Sam Houston, who had advocated a protectorate over
Mexico on the floor of the US senate in 1858, never
lived to see it. But NAFTA fulfilled some of the Tejano
ambitions.
By the
late twentieth century, Texas cultural and economic
biases, advanced by presidents and members of Congress,
had also impressed themselves on national labor law,
immigration control and environmental policy. Over the
years, Texas big business has always wanted
low-cost labor—workers for the state’s warehouses,
sweatshops, crop fields, domestic service, and sales
counters. Local industries, some of them refugees from
northern
taxes,
regulation, and
unions, thrived on both
low wages and taxes kept down by minimal public
services.
In
addition to laws inimical to unions, the proven Texas
solution for keeping down labor costs down has been
importing Mexican workers—either illegal immigrants or
temporary guest workers brought in under the pre-1964
“bracero” program. Their presence in the Texas labor
market also applied downward pressure on other wages.
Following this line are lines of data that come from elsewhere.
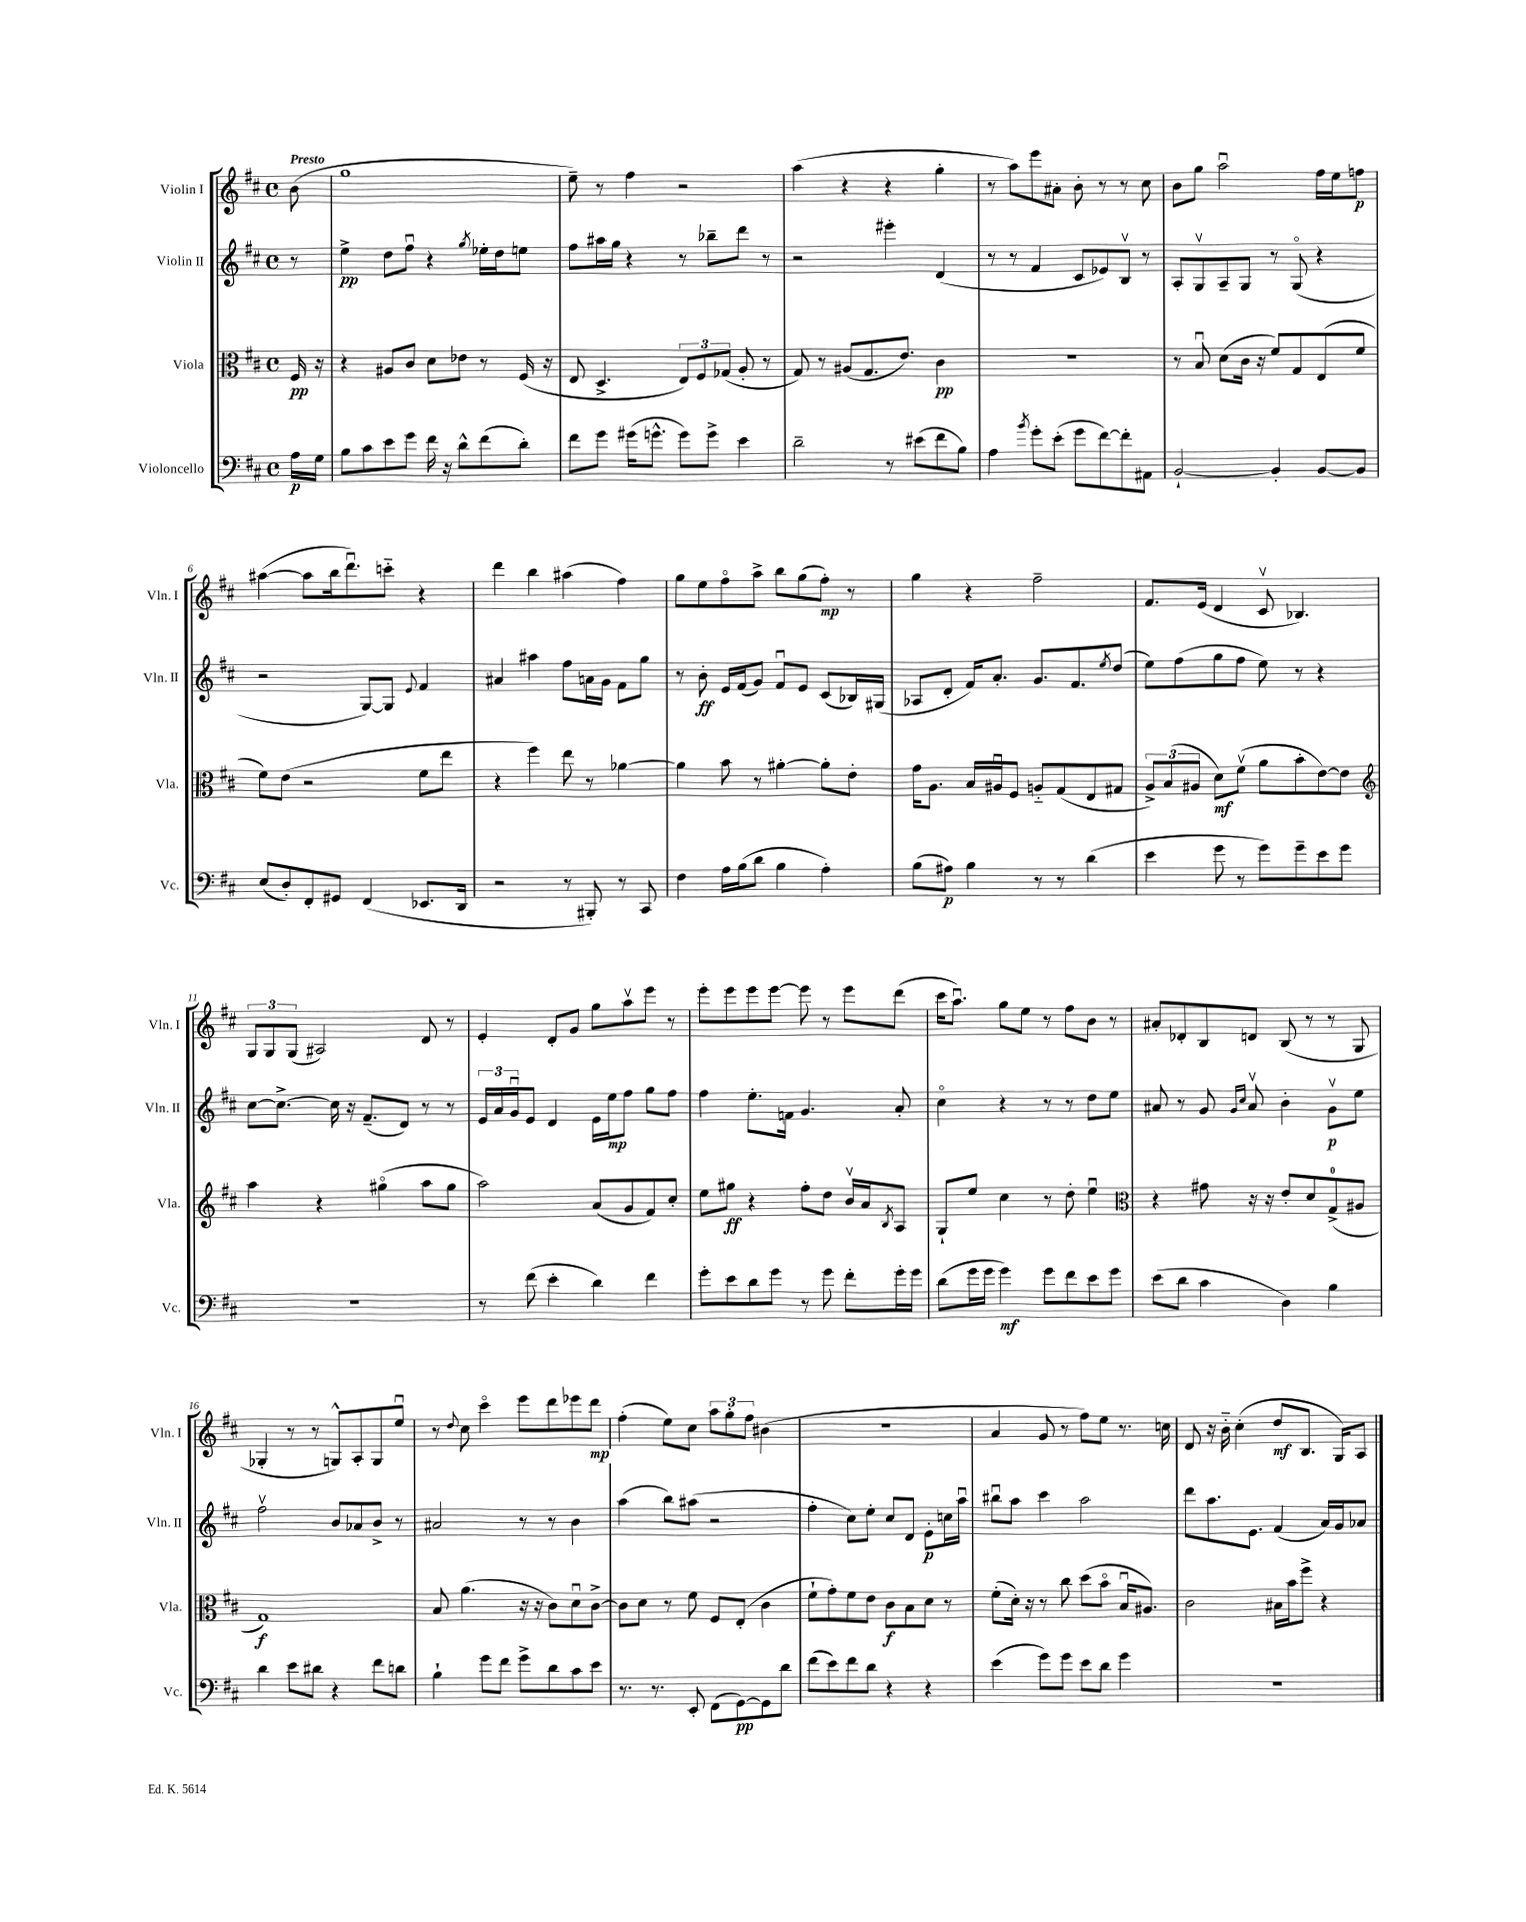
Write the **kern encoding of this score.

**kern	**kern	**kern	**kern
*staff4	*staff3	*staff2	*staff1
*clefF4	*clefC3	*clefG2	*clefG2
*k[f#c#]	*k[f#c#]	*k[f#c#]	*k[f#c#]
*M4/4	*M4/4	*M4/4	*M4/4
*met(c)	*met(c)	*met(c)	*met(c)
16A	16F#	8r	(8b
16G	16r	.	.
=	=	=	=
8B	4r	4ee^	1gg
8c#	.	.	.
8e	8A#	8dd	.
8g	8c#	8ff#u	.
16f#	8d	4r	.
16r	.	.	.
8d^^	8e-	.	.
.	.	8qgg	.
(8f#	8r	16ee-'	.
.	.	16dd	.
8d')	(16F#	8ee	.
.	16r	.	.
=	=	=	=
8f#	8E	8ff#	8ee~)
8g	4.D^	16aa#	8r
.	.	16gg	.
(16g#	.	4r	4ff#
8.g^^	.	.	.
8g)	12E)	8r	2r
.	12F#	.	.
8g^	.	8bb-~	.
.	(12G-	.	.
4e	8A'	8ddd	.
.	8r	8r	.
=	=	=	=
2d~	8G)	2r	(4aa
.	8r	.	.
.	(8A#	.	4r
.	8.G	.	.
8r	.	4eee#'	4r
.	8.e)	.	.
(8e#	.	.	.
8f#	4c#	(4d	4gg'
8B)	.	.	.
=	=	=	=
4A	1r	8r	8r
.	.	8r	8aa)
8qb	.	.	.
8g'	.	4f#	8eee
(8e'	.	.	8a#'
8g	.	8c#	8b'
[8f#)	.	8e-)	8r
8f#']	.	8Bv	8r
8AA#	.	8r	8cc#
=	=	=	=
[2BB`	8r	8A'	8b
.	8Bu	8Gv	8gg
.	(8d	8A~	2aau
.	16c#	8G	.
.	16r	.	.
4BB']	8f#)	8r	.
.	8G	(8Go	.
[8BB	(8E	4r	16ff#
.	.	.	16ee
8BB]	8f#	.	8ff
=	=	=	=
(8E	8f#)	2r	([4aa#
8D')	(8e	.	.
8FF#'	2r	.	8aa#]
8GG#	.	.	16bb
.	.	.	8.dddu)
(4FF#	.	[8G)	.
.	.	8G]	8ccc'~
.	.	8qqe	.
8.EE-	8f#	4f#	4r
.	8ee	.	.
16DD	.	.	.
=	=	=	=
2r	4r	4a#	4ddd
.	4ff#)	4aa#	4bb
8r	8ee	8ff#	(4aa#
8BBB#')	8r	16a	.
.	.	16g	.
8r	[4a-	8f#	4ff#)
8CC#	.	8gg	.
=	=	=	=
4F#	4a-]	8r	8gg
.	.	8b'	8ee
16A	8b	16e	8ff#o
(16B	.	(16f#	.
8d	8r	8g)	8aa^
4B	[4a#'	8f#u	8bb
.	.	8e	(8gg
4A')	8a#']	(8c#	8ff#')
.	8e'	16B-)	8r
.	.	(16G#	.
=	=	=	=
(8B	16g	8A-	4gg
.	8.A	.	.
8A#)	.	8d'	.
4B	16B	16f#)	4r
.	16A#u	8.a'	.
.	8F#	.	.
8r	8A'~	8.g	2ff#~
8r	(8G	.	.
.	.	8.f#	.
(4d	8E	.	.
.	.	8qee	.
.	8G#	(8dd	.
=	=	=	=
4e	12A^)	8ee)	8.f#
.	(12B	.	.
.	.	(8ff#	.
.	12A#	.	.
.	.	.	(16e
8g	8d)	8gg	4d
8r	(8f#v	8ff#	.
8g)	8a	8ee)	8c#v
8g~	8b'	8r	4.B-)
8e	[8e)	4r	.
8g	8e]	.	.
=	=	=	=
*	*clefG2	*	*
1r	4aa	[8cc#	12G
.	.	.	12G
.	.	8.cc#^_	.
.	.	.	(12G
.	4r	.	2A#)
.	.	16cc#]	.
.	.	16r	.
.	.	(8.f#~	.
.	(4gg#o	.	.
.	.	8d)	.
.	8aa	8r	8d
.	8gg#	8r	8r
=	=	=	=
8r	2aa)	24e	4e'
.	.	24a	.
.	.	24gu	.
(8f#	.	8e	.
4e'	.	4d	8d'
.	.	.	8g
4d)	(8a	16e	8gg
.	.	16ee	.
.	8g	8ff#	8aav
4f#	8f#)	8gg	8eee
.	8cc#'	8ff#	8r
=	=	=	=
8g'	8ee	4ff#	8eee'
8e	8gg#	.	8eee
8d	4r	8.ee'	8eee
8g	.	.	[8eee
.	.	16f	.
8r	8ff#'	4.g	8eee]
8g	8dd	.	8r
8f#'	16bv	.	8eee
.	16a	.	.
.	8qB	.	.
16g'	8A	8a'	(8ddd
16g	.	.	.
=	=	=	=
(8d	8G`	4cc#o	16ccc#
.	.	.	8.aau)
16g	8ee	.	.
16g	.	.	.
4g)	4cc#	4r	8gg
.	.	.	8ee
8g	8r	8r	8r
8f#	8dd'	8r	8ff#
8e	4eeu	8dd	8b
8g	.	8ee	8r
=	=	=	=
*	*clefC3	*	*
(8e	4r	8a#	8a#'
8d	.	8r	8d-'
4c#	8g#	8g	8B
.	.	16qqg	.
.	.	16qqcc#	.
.	16r	8a#v	8d
.	16r	.	.
4D)	8e'	4b'	(8B
.	8d	.	8r
4B	(8G^	8gv	8r
.	8A#	8ee	8G
=	=	=	=
4d	1G)	2ff#v	4G-'
8e	.	.	8r
8d#	.	.	8r
4r	.	8b	8G^^)
.	.	8a-	8A'
8f#	.	8b^	8G
8d	.	8r	8eeu
=	=	=	=
4B`	8B	2a#	8r
.	.	.	8qqdd
.	(4.a	.	8cc#
8g	.	.	4ccc#o
8f#	.	.	.
8g^	16r	8r	8eee
.	16r	.	.
8d	8c#)	8r	8ddd
8c#	8du	4b	8eee-
8e	[8c#^	.	8ddd
=	=	=	=
8.r	8c#]	(4aa	(4ff#'
.	8d	.	.
8.r	.	.	.
.	8r	8bb)	8ee)
8EE'	8f#	(8aa#	8cc#
(8FF#	8F#	2r	12aa
.	.	.	12gg'
[8GG)	(8E'	.	.
.	.	.	12ff#
8GG]	4c#	.	(4b#
8d	.	.	.
=	=	=	=
(8f#	8f#`	4ff#'	1r
8e)	8g')	.	.
8f#	8f#	8cc#)	.
8d	8e	8ee'	.
4r	8c#	8cc#	.
.	8B	8d	.
4r	8d	8e'	.
.	8r	16cc	.
.	.	16aau	.
=	=	=	=
(4e	(8f#'	8bb#u	4a
.	16d')	8aa	.
.	16r	.	.
8g)	8r	4ccc#	8g
8g	8cc#	.	8r
8e	(8dd	2aa	8ff#)
8d	8bo	.	8ee
4g	16Bu	.	8.r
.	8.A#)	.	.
.	.	.	16cc
=	=	=	=
1r	2c#	8ddd	8d
.	.	8.aa	16r
.	.	.	16b'~
.	.	.	(4cc#'
.	.	8.e	.
.	16B#	(4f#	8dd
.	16b	.	.
.	8ff#^	.	8.B
.	4r	16a)	.
.	.	16g	16G)
.	.	8a-	8A
==	==	==	==
*-	*-	*-	*-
Many employers preferred the illegals, who were
compliant as well as cheap. As governor, George W. Bush
opposed efforts to deny undocumented
[VDARE.COM protest:
ILLEGAL!] aliens
public education and
health care, but compassion was hardly the
paramount, motive: Low-wage labor was simply too
important to discourage.
Arguably,
taxpayer-provided services were a public subsidy of
sorts to the farmers, ranchers, and
business owners who
employed the illegal workers. It was no coincidence
that within weeks of his 2001 inauguration as president,
Bush endorsed a harsh labor agenda—less
regulation of workplace safety, relaxation of rules
against the federal government doing business with
companies that violate labor laws, and permission for
states to
opt out of minimum-wage increases. The AFL-CIO’s
national political director was moved to
remark that “George Bush makes Ronald Reagan look
like
Mother Jones.”
As the
nation’s leading energy producer, Texas has been
responsible for some of the nation’s worst environmental
problems, notably
air pollution—Houston overtook Los Angeles as the
smoggiest US city in 1999–and
hazardous wastes in the chemical districts alongside
the Houston Ship Channel. Dozens of books, reports, and
special studies weighed the impact of George W. Bush’s
environmental policies as governor—ending in a broad
disagreement over whether Bush had made things worse or
had simply perpetuated the odorous status quo.
Bush
seems to have viewed privatization as panacea for
solving government problems. He tried to use the threat
of it to challenge the giant, incurably liberal
University of Texas in Austin, and to pare the cost
of Texas’
social welfare administration. In both initiatives
he failed—in the latter case because of
opposition from the Clinton administration. But in
the area of state environmental regulation Bush got his
wish, turning over the crafting of environmental rules
to the folks who ran polluting industries.
This
set the stage for similar privatization initiatives once
Bush got to Washington. Bush’s
proposed “Temporary Worker” program even privatizes
the U.S. border, granting American businesses the power
to sponsor immigrants into the U.S. through the
simple expedient of posting a
minimum wage job on a web site, waiting for
Americans to ignore the paltry offer, then
importing foreigners to take the work.
Texas,
in short, is an unusual American state. The Texas
elite’s economic and cultural preferences are not
necessarily those of the nation as a whole.